Court demands Alex Jones pay damages to Sandy Hook families after calling the massacre a 'hoax'

Alex Jones at a Washington D.C. press conference in 2018.

Alex Jones just found out the hard way that you can't just spit out dangerous nonsense and get away with it. According to files released last Thursday, a Texas judge ruled that the far-right conspiracy theorist has to pay damages to two families of children who were murdered in the 2012 Sandy Hook massacre.

The plaintiffs include Leonard Pozner and Veronique De La Rosa, the parents of 6-year-old Noah, the youngest to be killed in the massacre. The other is Scarlett Lewis, who lost her 6-year-old son, Jesse, in the shooting.

For years after the tragedy that left 20 children and six school employees dead, Jones told his radio and online audience of millions that the event was a "giant hoax" carried out by "crisis actors." Jones sold the big, dangerous lie that the government staged the incident as a "false flag" event that would eventually lead to the Second Amendment being abolished.


In the years after the shooting, Jones would tell his audience that "the whole thing was fake" and "pretty much didn't happen."

In 2012, Jones' Infowars website ran a news headline that read: "FBI says no one killed at Sandy Hook."

In 2013, Jones told his audience: "In the last month and a half, I have not come out and said this was clearly a staged event.

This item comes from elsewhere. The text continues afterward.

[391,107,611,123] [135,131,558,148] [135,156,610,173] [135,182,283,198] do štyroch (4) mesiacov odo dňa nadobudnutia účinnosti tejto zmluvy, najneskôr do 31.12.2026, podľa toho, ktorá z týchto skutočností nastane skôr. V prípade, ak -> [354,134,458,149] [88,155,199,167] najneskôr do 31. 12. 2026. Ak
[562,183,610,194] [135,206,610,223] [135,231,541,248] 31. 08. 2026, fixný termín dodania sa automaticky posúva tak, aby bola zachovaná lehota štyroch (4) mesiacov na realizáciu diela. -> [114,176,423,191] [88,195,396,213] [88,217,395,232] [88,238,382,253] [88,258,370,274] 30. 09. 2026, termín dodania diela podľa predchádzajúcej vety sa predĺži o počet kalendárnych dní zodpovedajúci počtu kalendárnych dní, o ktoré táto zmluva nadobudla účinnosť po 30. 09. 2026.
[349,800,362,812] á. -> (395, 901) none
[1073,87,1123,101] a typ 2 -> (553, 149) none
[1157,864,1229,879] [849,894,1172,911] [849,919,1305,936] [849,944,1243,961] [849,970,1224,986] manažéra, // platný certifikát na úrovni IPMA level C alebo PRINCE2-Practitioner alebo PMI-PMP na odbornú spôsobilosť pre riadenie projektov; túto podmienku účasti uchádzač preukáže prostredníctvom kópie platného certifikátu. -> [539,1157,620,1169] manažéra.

Unfortunately, evidence is beginning to come out that points more and more in that direction."

Jones finally backed down from his wild and dangerous claims in 2019 when during a deposition he said he now believes that "Children died, and it's a tragedy."

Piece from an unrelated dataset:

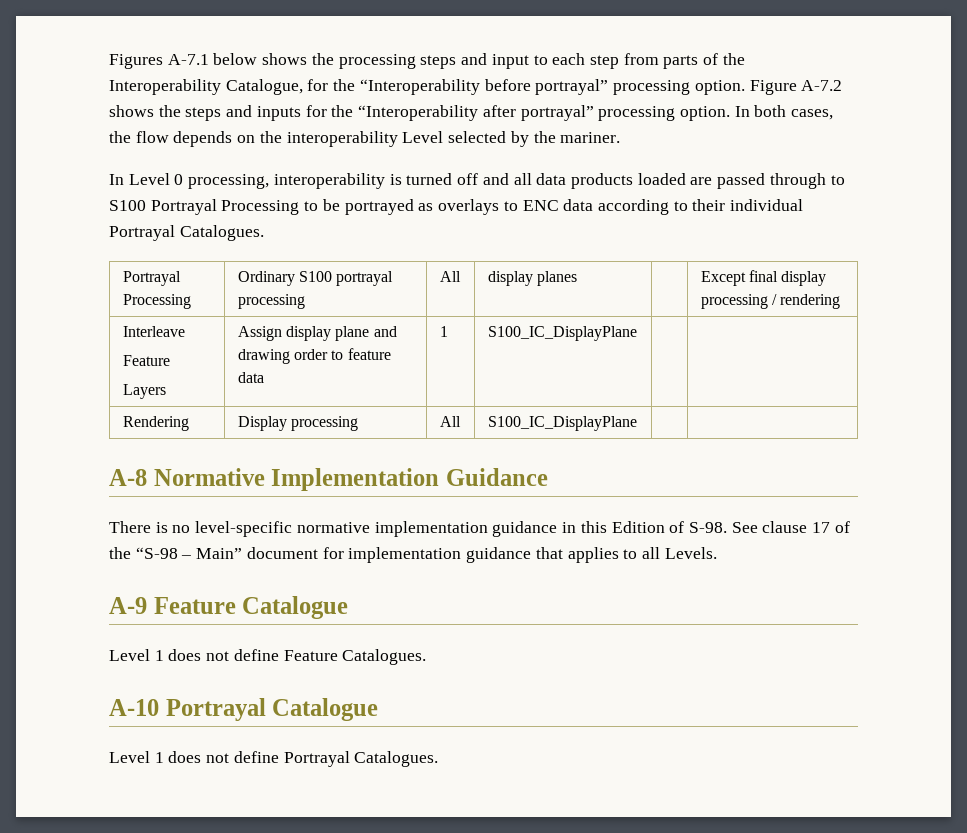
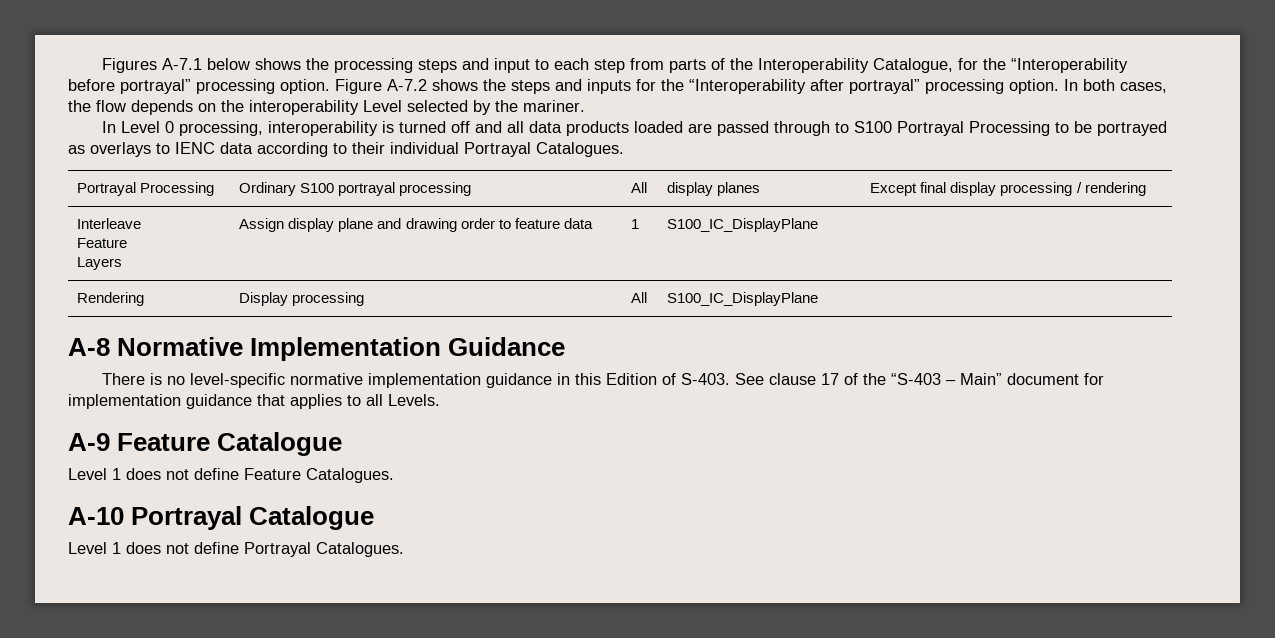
[522,200,559,211] ENC -> [175,142,215,154] IENC
[688,522,727,533] S-98. -> [680,373,730,385] S-403.
[135,547,178,559] “S-98 -> [890,373,941,385] “S-403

However, Jones' recantation was too little, too late. In the years after the horrifying event, the grieving Sandy Hook parents were continuously harassed by Jones' listeners. In 2017, Pozner received death threats from Florida woman Lucy Richards, who was sentenced to five months in prison.

"You gonna die," Richards told Pozner in a voicemail message. "Death is coming to you real soon."

It's impossible to imagine losing a child in such a horrific way and then being harassed by random strangers who believe you are part of a broad conspiracy.

Jones and his outlet Infowars were found guilty in a default judgment after failing to produce documents for the trial's discovery process.

"The court finds that defendants' failure to comply … is greatly aggravated by [their] consistent pattern of discovery abuse throughout similar cases pending before this court," wrote the Texas judge, Maya Guerra Gamble, in a judgment reported by CNN.

"The court finds that defendants' discovery conduct in this case is the result of flagrant bad faith and callous disregard for the responsibilities of discovery under the rule," she wrote.

The court will convene a jury to consider the damages Jones will have to pay the plaintiffs.

Jones' loss in court may not be enough to undo the damage caused by his heinous attacks on the Sandy Hook families, but it does send a strong message to those who wish to exploit future tragedies. In America, you're free to hold any belief you like and speak your mind freely, but be prepared to face the consequences if and when you do.